◆ **What the task requires**: Search the records below for the word "file", then return every line where it appears.
——
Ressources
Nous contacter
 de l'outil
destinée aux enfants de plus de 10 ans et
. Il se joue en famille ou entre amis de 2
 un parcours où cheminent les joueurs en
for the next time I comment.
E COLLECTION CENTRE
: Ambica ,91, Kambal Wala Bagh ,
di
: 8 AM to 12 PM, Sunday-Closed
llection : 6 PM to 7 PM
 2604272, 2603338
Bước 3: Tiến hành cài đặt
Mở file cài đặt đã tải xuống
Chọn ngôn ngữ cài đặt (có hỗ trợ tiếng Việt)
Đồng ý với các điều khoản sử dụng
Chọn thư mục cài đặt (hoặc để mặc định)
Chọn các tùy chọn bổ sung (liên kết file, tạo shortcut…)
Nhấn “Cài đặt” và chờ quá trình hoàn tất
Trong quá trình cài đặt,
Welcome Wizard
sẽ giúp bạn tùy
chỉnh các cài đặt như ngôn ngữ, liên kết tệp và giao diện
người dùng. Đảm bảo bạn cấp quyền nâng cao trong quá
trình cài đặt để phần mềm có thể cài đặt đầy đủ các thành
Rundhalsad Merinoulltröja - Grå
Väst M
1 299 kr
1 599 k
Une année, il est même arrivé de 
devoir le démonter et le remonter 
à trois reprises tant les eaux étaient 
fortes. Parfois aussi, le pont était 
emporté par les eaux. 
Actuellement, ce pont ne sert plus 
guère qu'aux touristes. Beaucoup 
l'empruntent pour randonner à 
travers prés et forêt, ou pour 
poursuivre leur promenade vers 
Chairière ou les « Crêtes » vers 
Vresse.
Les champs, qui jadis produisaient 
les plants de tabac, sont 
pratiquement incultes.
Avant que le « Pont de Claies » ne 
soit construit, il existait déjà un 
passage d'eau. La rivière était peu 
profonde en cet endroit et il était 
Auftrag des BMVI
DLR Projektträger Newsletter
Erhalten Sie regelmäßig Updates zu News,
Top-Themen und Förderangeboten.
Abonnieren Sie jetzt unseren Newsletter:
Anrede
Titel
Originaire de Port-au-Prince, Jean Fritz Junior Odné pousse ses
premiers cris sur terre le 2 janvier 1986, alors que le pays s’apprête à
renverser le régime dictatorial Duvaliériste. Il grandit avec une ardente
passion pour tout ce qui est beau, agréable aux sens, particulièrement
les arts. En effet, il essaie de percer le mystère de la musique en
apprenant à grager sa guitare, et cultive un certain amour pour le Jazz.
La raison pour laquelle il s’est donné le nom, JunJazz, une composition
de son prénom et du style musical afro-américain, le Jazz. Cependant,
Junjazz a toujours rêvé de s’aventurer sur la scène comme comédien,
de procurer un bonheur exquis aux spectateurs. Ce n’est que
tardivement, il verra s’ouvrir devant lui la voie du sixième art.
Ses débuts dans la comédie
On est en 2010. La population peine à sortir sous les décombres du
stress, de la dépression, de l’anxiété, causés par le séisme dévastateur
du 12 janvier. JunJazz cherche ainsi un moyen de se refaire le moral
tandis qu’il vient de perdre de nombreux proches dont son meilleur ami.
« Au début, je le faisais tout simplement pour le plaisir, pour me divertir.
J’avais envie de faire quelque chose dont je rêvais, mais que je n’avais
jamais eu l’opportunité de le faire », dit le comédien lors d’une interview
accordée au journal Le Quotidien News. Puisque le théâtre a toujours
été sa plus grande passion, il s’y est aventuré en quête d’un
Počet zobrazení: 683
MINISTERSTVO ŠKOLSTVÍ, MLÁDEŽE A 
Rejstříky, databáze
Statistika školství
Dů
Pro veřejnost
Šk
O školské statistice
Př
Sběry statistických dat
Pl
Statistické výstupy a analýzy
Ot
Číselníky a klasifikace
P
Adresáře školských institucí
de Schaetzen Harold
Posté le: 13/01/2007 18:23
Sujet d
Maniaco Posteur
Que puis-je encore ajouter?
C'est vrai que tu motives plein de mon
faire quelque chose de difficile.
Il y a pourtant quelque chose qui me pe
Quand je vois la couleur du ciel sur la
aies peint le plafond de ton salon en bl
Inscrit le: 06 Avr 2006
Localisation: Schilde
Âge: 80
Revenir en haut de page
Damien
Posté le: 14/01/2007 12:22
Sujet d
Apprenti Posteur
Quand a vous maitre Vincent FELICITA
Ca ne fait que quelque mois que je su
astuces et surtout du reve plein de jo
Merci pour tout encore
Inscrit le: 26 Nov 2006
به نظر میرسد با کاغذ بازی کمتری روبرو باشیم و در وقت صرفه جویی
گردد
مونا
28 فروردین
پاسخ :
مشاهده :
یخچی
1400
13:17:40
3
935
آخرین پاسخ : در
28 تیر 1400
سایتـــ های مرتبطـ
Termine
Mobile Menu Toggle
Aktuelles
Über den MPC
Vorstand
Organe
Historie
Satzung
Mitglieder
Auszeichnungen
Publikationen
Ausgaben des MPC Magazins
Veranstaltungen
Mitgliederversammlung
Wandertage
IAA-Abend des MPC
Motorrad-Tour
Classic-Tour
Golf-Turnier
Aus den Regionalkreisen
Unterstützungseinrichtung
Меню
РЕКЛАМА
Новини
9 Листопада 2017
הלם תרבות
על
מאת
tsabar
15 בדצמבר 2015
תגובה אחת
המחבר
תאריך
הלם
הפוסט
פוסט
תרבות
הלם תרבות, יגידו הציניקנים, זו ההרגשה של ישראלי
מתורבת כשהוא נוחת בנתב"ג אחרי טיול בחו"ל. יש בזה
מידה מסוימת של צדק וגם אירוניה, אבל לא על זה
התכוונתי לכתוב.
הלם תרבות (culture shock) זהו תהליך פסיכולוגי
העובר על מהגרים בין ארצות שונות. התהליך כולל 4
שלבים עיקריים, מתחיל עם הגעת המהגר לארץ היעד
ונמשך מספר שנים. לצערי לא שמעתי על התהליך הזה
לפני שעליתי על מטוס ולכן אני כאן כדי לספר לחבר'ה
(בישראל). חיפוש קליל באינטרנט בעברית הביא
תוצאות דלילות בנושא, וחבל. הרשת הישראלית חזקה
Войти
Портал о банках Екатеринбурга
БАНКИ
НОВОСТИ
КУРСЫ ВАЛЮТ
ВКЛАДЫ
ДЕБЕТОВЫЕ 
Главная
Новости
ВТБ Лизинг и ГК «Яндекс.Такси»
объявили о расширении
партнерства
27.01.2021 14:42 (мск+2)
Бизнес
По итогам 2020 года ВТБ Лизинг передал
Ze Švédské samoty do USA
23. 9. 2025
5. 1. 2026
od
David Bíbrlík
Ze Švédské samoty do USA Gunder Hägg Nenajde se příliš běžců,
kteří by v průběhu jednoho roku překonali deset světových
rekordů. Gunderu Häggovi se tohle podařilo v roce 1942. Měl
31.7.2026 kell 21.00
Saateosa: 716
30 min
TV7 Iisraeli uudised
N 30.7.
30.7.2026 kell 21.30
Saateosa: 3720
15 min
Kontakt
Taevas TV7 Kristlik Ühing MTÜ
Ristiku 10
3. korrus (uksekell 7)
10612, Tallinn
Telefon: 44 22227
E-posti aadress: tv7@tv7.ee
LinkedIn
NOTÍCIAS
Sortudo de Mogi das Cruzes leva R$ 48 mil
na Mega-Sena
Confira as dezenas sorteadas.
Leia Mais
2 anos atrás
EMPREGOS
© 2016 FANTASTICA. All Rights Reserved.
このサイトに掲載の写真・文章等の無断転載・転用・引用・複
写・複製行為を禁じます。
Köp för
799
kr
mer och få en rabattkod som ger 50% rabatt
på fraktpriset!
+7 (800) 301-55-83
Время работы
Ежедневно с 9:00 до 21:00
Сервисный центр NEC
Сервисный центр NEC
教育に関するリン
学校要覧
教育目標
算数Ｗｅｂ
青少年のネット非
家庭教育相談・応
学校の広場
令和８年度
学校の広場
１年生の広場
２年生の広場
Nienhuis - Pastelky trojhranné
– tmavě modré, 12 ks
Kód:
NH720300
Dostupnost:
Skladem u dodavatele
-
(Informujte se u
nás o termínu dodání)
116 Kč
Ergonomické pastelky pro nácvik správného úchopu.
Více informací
——
◆ **Finished exercise**:
Mở file cài đặt đã tải xuống
Chọn các tùy chọn bổ sung (liên kết file, tạo shortcut…)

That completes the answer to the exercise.